Is Emacs all that useful on Windows where even the most basic Unix commands aren't available? Is M-x grep even available?

Or does Emacs require a Cygwin / Ubuntu Subsystem?

Emacs is very useful on Windows. There are different packages run the Unix command tools on Windows. M-x grep works just fine.
GnuWin32 complements emacs quite nicely. (It is an extensive set of natively built GNU utilities - no emulation is required.)
I have installed the ezwinports versions of grep and find on Windows 7 64-bit ( https://sourceforge.net/projects/ezwinports/files/grep-2.10-... and https://sourceforge.net/projects/ezwinports/files/findutils-... ). They work great.
The nox version works beautifully in the new ubuntu subsystem bash console. I've never tried using any of the graphical versions.
Any chance you were successful at building it from source in the Ubuntu subsystem? I got some weird errors related to maybe shared memory or something and gave up.
No, i just did sudo apt-get install emacs24-nox. I haven't had great luck with build tools. I broke the whole thing two or three times trying to install ghci.
Have you noticed it is impossibly slow to start up?
Depends, if you need OS interaction you'll need a posix-like subsystem indeed[1]. But first I write mostly lisp (ml, js and python) and I just can't live without paredit and second emacs extensibility is a drug to me now. Everytime I have to use anything else I feel crippled.

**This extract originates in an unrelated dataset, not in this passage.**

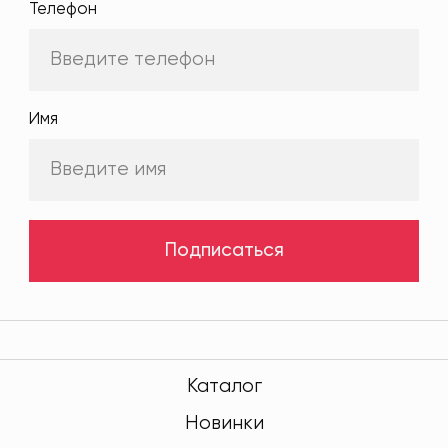
Телефон
Имя
Подписаться
Каталог
Новинки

[1] I installed msys2 which is less crufty than cygwin.

Msys2 by design restricts the available packages to those useful for compiling software for Windows. The emacs package is in their separate mingw repository, which means the produced binary is a Windows program and does not understand the posix environment at all (i.e. no /proc/, /dev/ etc).

Cygwin is an OS that runs on top of windows - all cygwin programs are windows programs but not all windows programs are cygwin programs. The emacs package for cygwin can fopen() /proc/ and /dev/, use the linux socket API, and in general follow the linux makefile more closely.

I'd say you are correct in thinking you need a few UNIX tools to make Emacs on Windows comfortable. But maybe it's fewer than you think. I just had to get grep, find, diff and now use Emacs on both Linux and Windows and feels almost the same.

In fact, that's part of what I love about Emacs: for the most part I don't have to worry about learning how to do stuff on Windows, I just do it in Emacs.

Do you know the difference between emacs-w64-25.1-Og.7z and emacs-w64-25.1-O2.7z. I'm guessing maybe one is a debug version and the other was build with -O2.
One has debugging symbols and the other was compiled with -O2 optimizations enabled.
gcc has a -Og option that performs all optimizations that don't interfere with debugging, so I'd guess that emacs..-Og is built using gcc's -Og option and emacs..-O2 is built using gcc with the -O2 option.